Task to carry out:
For this exercise, write out only the lines of the entries below from the one with "Hobbies, Family, Friends, Camping, Hiking, Camp" up to and including the one with "Ahlia University. He received PhD degree in", exactly as they are. Pictures stay out.

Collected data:
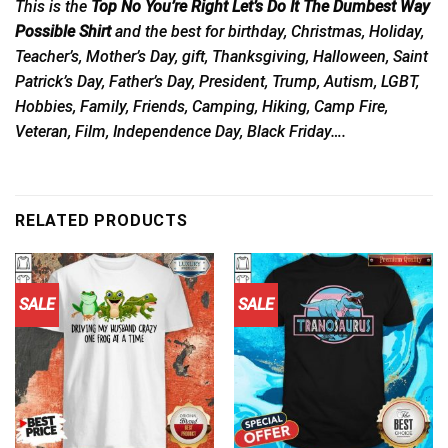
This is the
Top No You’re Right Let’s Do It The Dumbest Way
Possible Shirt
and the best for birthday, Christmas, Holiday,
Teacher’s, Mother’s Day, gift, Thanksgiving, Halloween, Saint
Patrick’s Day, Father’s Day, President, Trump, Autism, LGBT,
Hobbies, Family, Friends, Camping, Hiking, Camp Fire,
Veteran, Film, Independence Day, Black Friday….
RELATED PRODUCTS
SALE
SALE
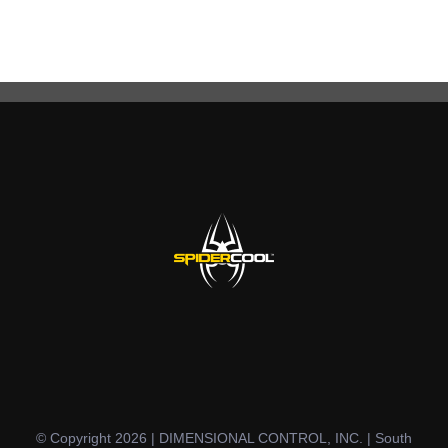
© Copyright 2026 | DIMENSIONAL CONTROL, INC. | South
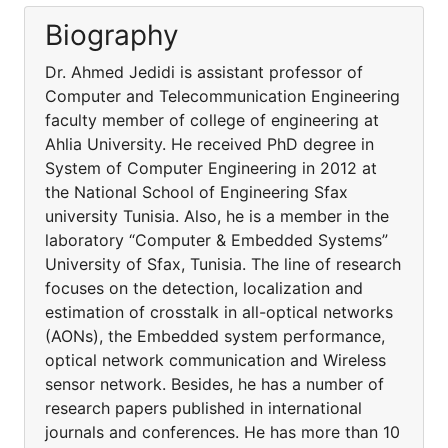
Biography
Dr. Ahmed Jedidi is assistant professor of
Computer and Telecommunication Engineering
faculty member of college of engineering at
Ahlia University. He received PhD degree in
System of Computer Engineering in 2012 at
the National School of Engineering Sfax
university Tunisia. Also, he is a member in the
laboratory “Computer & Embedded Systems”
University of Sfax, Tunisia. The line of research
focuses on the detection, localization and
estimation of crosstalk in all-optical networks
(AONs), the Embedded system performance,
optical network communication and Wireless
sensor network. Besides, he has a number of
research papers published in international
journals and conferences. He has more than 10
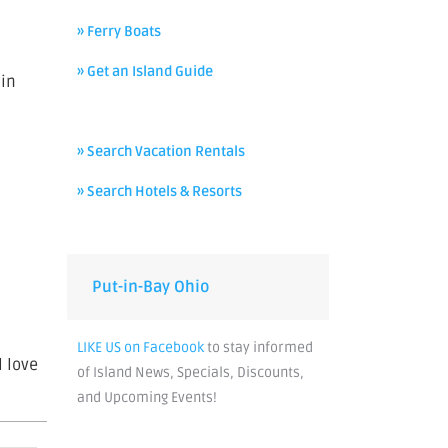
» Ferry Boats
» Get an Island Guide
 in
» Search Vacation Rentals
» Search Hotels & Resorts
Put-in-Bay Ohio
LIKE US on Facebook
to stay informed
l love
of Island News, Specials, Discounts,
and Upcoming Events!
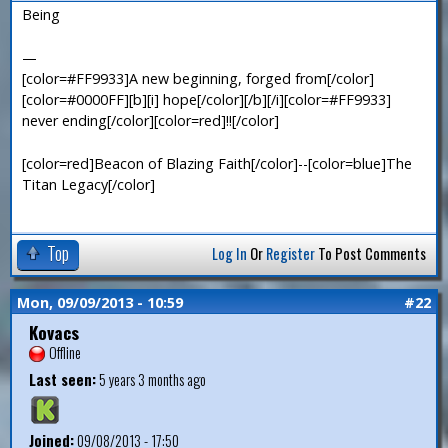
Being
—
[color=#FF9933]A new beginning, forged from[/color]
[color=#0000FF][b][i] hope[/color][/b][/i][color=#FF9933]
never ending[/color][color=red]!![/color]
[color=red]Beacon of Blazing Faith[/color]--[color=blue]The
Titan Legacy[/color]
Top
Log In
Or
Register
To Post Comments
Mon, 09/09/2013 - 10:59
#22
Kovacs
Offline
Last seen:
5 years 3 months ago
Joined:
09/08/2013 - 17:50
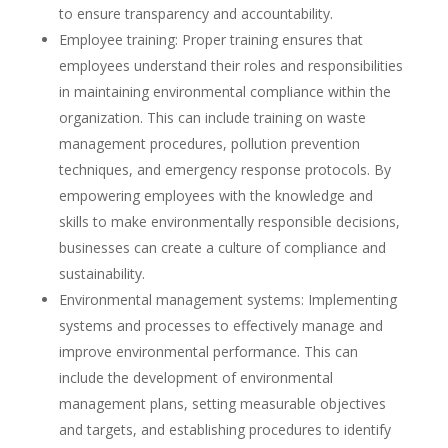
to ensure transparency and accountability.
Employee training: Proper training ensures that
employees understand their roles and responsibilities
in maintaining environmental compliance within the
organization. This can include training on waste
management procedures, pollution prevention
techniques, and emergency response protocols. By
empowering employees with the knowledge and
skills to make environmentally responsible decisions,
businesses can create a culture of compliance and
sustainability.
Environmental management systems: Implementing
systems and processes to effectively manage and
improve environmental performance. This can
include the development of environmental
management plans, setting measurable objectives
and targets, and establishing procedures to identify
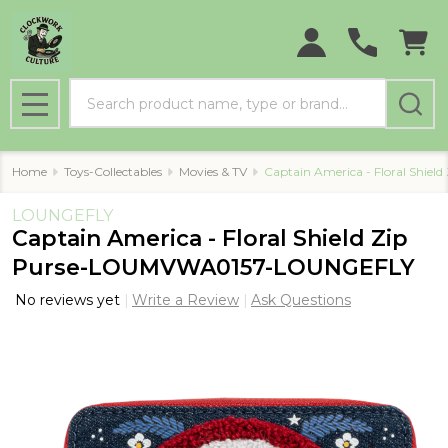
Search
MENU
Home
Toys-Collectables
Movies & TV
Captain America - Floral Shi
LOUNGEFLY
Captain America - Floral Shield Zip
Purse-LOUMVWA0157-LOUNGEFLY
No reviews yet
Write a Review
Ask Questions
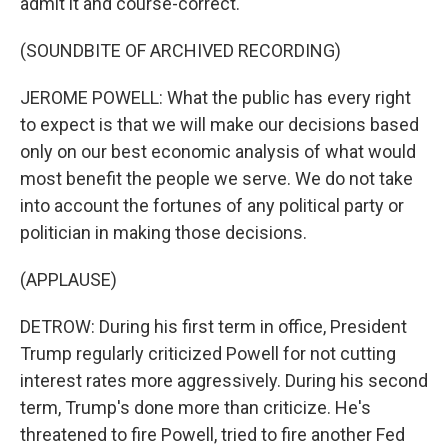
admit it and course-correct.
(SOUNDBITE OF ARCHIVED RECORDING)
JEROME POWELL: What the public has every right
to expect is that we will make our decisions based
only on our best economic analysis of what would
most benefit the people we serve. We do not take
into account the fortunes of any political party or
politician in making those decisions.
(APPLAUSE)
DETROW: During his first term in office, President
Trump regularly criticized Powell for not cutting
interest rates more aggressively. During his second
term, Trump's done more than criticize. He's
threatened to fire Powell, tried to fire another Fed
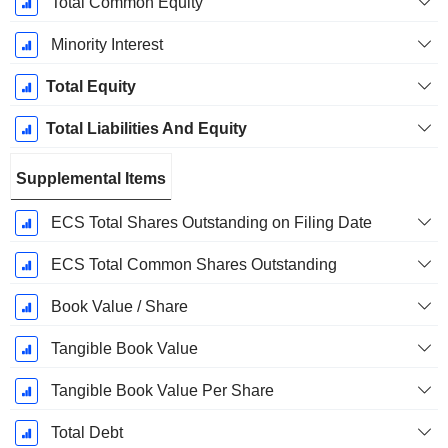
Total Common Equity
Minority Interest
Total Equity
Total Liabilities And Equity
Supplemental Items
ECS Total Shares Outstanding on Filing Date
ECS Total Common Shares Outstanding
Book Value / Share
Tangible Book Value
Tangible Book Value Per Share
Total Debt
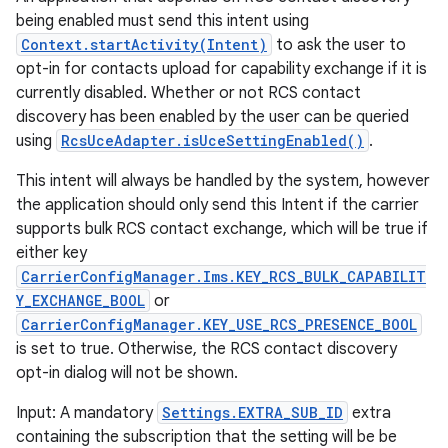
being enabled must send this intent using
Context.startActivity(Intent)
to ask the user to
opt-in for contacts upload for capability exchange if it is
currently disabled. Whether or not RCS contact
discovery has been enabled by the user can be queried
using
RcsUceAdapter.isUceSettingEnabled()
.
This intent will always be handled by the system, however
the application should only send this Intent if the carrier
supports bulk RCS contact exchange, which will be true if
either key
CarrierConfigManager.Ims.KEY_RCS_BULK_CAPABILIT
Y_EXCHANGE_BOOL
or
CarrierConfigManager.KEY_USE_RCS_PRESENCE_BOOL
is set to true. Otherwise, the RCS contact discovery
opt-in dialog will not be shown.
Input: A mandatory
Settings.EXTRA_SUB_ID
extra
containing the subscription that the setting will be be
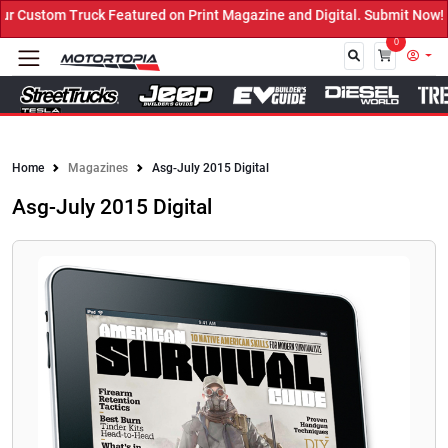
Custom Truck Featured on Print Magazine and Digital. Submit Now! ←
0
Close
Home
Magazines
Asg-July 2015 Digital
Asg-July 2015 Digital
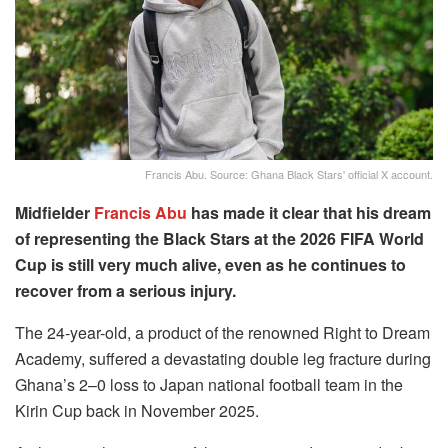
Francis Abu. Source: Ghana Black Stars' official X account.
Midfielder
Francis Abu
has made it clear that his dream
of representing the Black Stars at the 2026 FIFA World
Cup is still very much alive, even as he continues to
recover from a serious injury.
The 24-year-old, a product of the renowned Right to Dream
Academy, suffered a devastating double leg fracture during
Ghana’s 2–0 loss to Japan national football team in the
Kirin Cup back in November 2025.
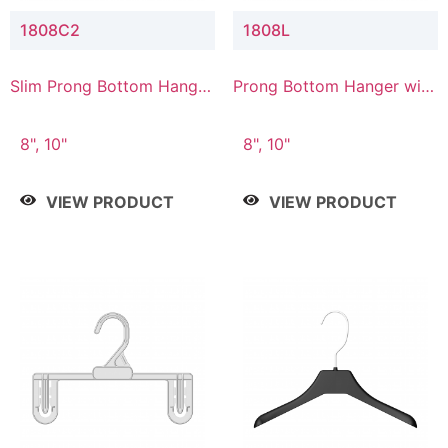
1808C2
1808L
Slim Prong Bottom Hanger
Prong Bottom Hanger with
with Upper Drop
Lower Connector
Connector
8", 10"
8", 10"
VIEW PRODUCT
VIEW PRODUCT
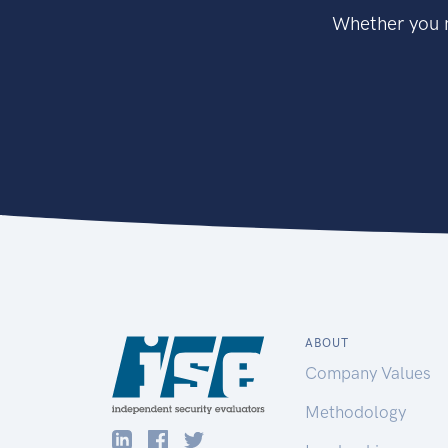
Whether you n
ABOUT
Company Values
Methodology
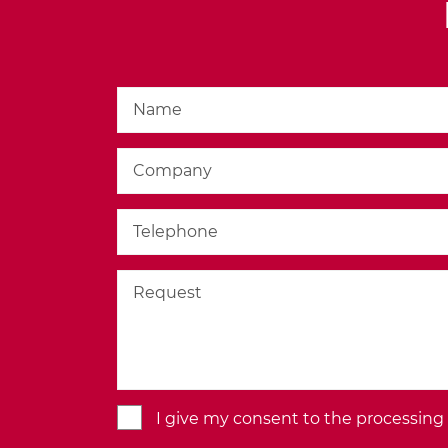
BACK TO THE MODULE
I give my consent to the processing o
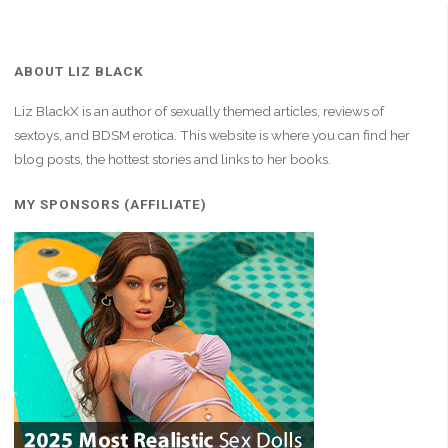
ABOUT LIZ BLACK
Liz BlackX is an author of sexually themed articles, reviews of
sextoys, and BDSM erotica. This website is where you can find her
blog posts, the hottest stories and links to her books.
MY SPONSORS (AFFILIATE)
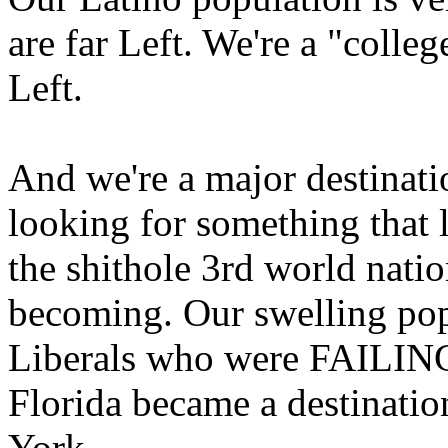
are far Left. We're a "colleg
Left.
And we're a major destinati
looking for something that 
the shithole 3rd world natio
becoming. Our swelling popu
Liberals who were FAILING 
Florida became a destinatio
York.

Expected answer:
Hobbies, Family, Friends, Camping, Hiking, Camp Fire,
Veteran, Film, Independence Day, Black Friday….
RELATED PRODUCTS
SALE
SALE
© Copyright 2026 | DIMENSIONAL CONTROL, INC. | South
Biography
Dr. Ahmed Jedidi is assistant professor of
Computer and Telecommunication Engineering
faculty member of college of engineering at
Ahlia University. He received PhD degree in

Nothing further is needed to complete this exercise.